Stockpicker Robert E. Turner, who once managed $30 billion, heads to ministry

Two summers ago, Robert Eugene Turner, the son of an Illinois boilermaker who invested $30 billion for pension plans and mutual funds in his dot.com heyday, attempted a comeback after his Berwyn-based Turner Investments imploded. Now he has cut short the comeback, and announced a more drastic career change — becoming a minister.

Turner investment funds scored big profits in the 1990s. He picked Cisco Systems in 1990, years before it briefly became the most valuable U.S. company, and was also an early believer in Salesforce. His investors profited handsomely in the dot.com and telecom stock boom.

But he went the wrong way when he urged clients to buy deeply into U.S. stocks just before the market collapse of 2008. That and other ill-timed picks, and the general decline in growth-oriented, active stock funds, drove away clients like Vanguard Group and the Pennsylvania state retirement system (SERS).

As clients left, Turner’s prized stock-pickers, who once made his Berwyn-based firm famous on CNBC and BloombergTV, quit in platoons.
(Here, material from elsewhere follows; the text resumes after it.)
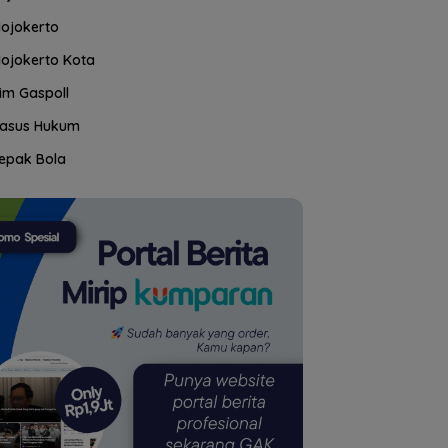
ojokerto
ojokerto Kota
im Gaspoll
asus Hukum
epak Bola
He sued several of them for joining competitors. Mozido, the flashy billion-dollar “unicorn” global telecom company where Turner served as chairman at the invitation of its founder Michael Liberty, also failed to perform.

But Turner had another bold plan: As customer assets at his old company fell toward zero, he made a fresh start, announcing he would build another fund family, using new automated investing technology to drive down costs.

In July 2016, Turner said he was combining the remaining staff and assets at Turner Investments, with an investment platform formed by Veracen LP, a business started by Radnor investor Michael T. Kennedy, at new offices near Turner’s Berwyn base.

The group appealed to friends for $12.5 million they would use to build an automated money management firm they projected would invest $10 billion by this year. They admitted the company was “highly speculative.” Last August, a year into the plan, a New York spokesman for the venture predicted it would employ at least 60 people by the end of this year or early next.

Now Turner is out. In a note to friends earlier this summer, Turner, now 61, said he was resigning from the Veracen project, effective last month. “As an investor whose funds have gone” into the group’s software and investment platform, “I wish Michael and his team success,” Turner wrote. He remains an investor but is no longer active in Kennedy’s effort.

Turner told friends he would continue to work with his sons investing their money in a family investment office he calls Windhill. (Turner collected as much as $30 million a year when his firm was prosperous, according to a prospectus his former company once filed in an abortive initial public offering proposal. He used part of his fortune to endow the Turner College of Entrepreneurship and Innovation at his alma mater, the Peoria, Ill.-based Bradley College.)

But mostly, Turner wrote, he planned to “focus my attention on where it counts and that’s growing my faith. I firmly believe that we are placed on this planet to grow daily in our awareness of God. Without the distractions of business, I can do that much better.”

He said he’s been active at his church and in support of City Team Ministries, which runs programs in Chester and Delaware Counties. “And to keep the intellectual challenge growing, I’m enrolled in a four-year program to become an ordained minister,” Turner concluded. A Presbyterian, he is studying to be a nondenominational preacher. He declined to comment for this story.

Former employees and associates, speaking on condition they not be named, tell me they were surprised at Turner’s choice.

Turner plans to continue his stock investments through the family office, but the public sector of his 40-year investing career appears to be over.